▸ **Assignment**: From the first line to the last, copy the listing exactly and omit the images.

---------- Data below

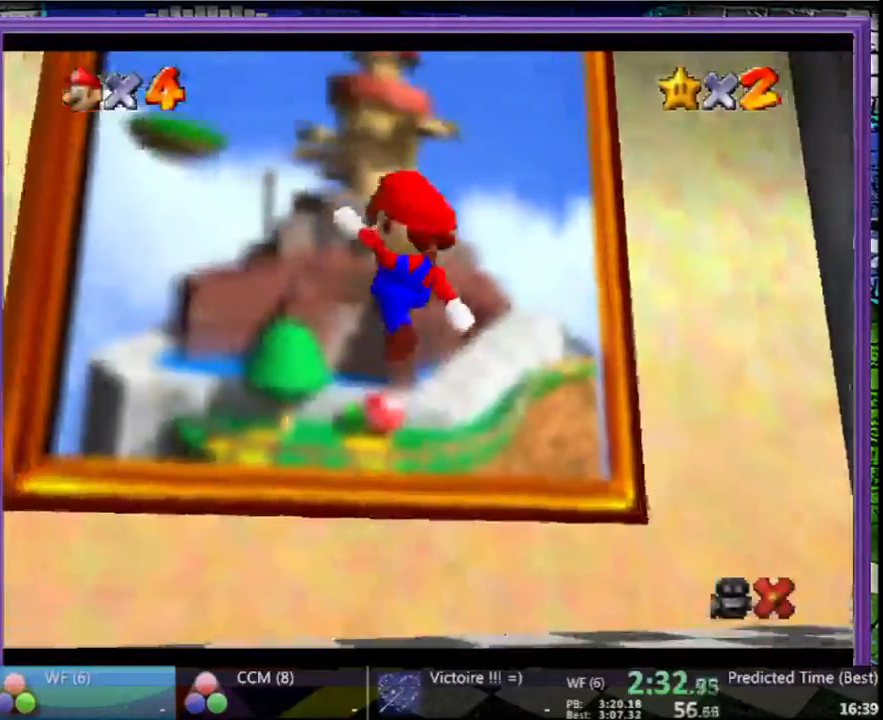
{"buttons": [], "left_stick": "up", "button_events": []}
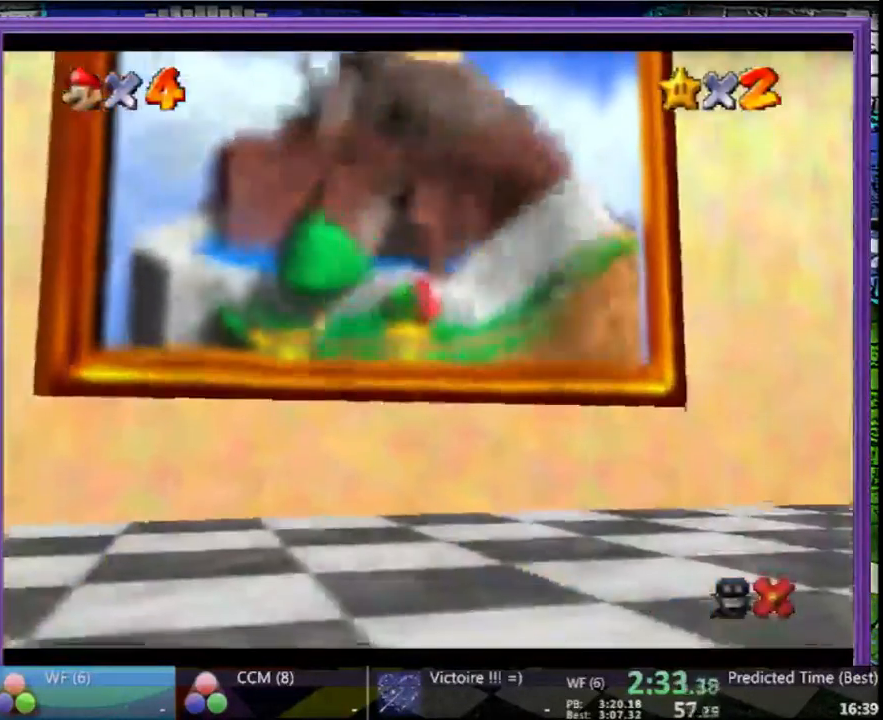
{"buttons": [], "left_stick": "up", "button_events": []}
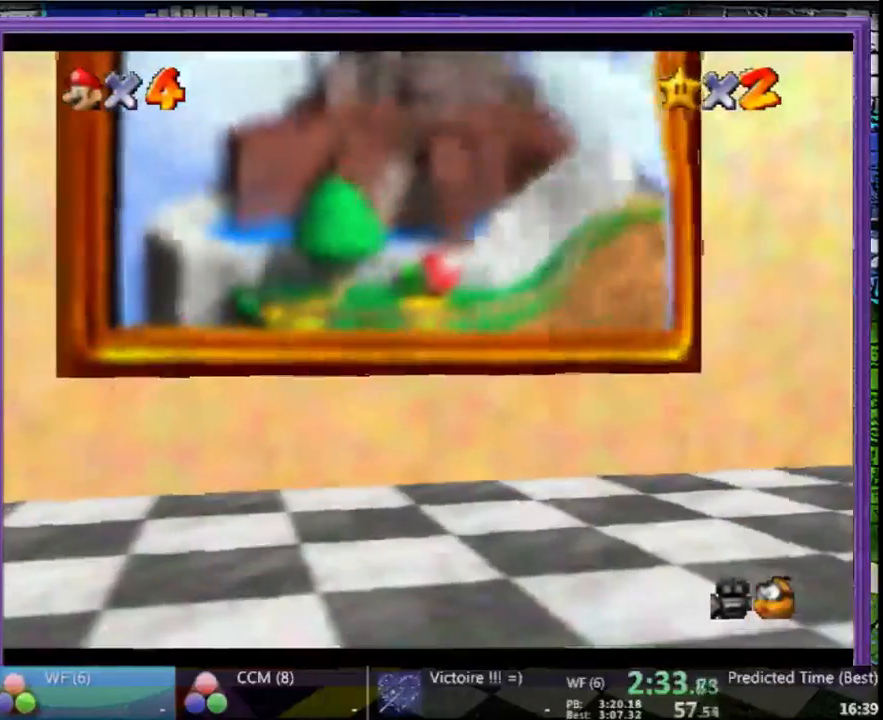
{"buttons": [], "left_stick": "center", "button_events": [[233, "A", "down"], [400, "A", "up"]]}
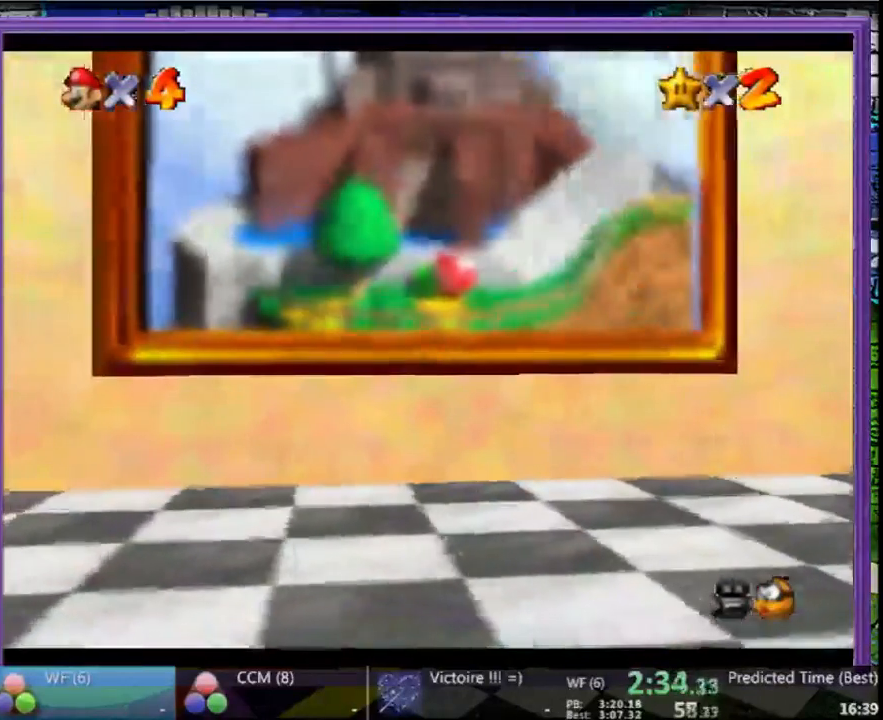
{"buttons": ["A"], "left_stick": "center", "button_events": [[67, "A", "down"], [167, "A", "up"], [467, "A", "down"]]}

--------------------

▸ **Task answer**:
{"buttons": [], "left_stick": "up", "button_events": []}
{"buttons": [], "left_stick": "up", "button_events": []}
{"buttons": [], "left_stick": "center", "button_events": [[233, "A", "down"], [400, "A", "up"]]}
{"buttons": ["A"], "left_stick": "center", "button_events": [[67, "A", "down"], [167, "A", "up"], [467, "A", "down"]]}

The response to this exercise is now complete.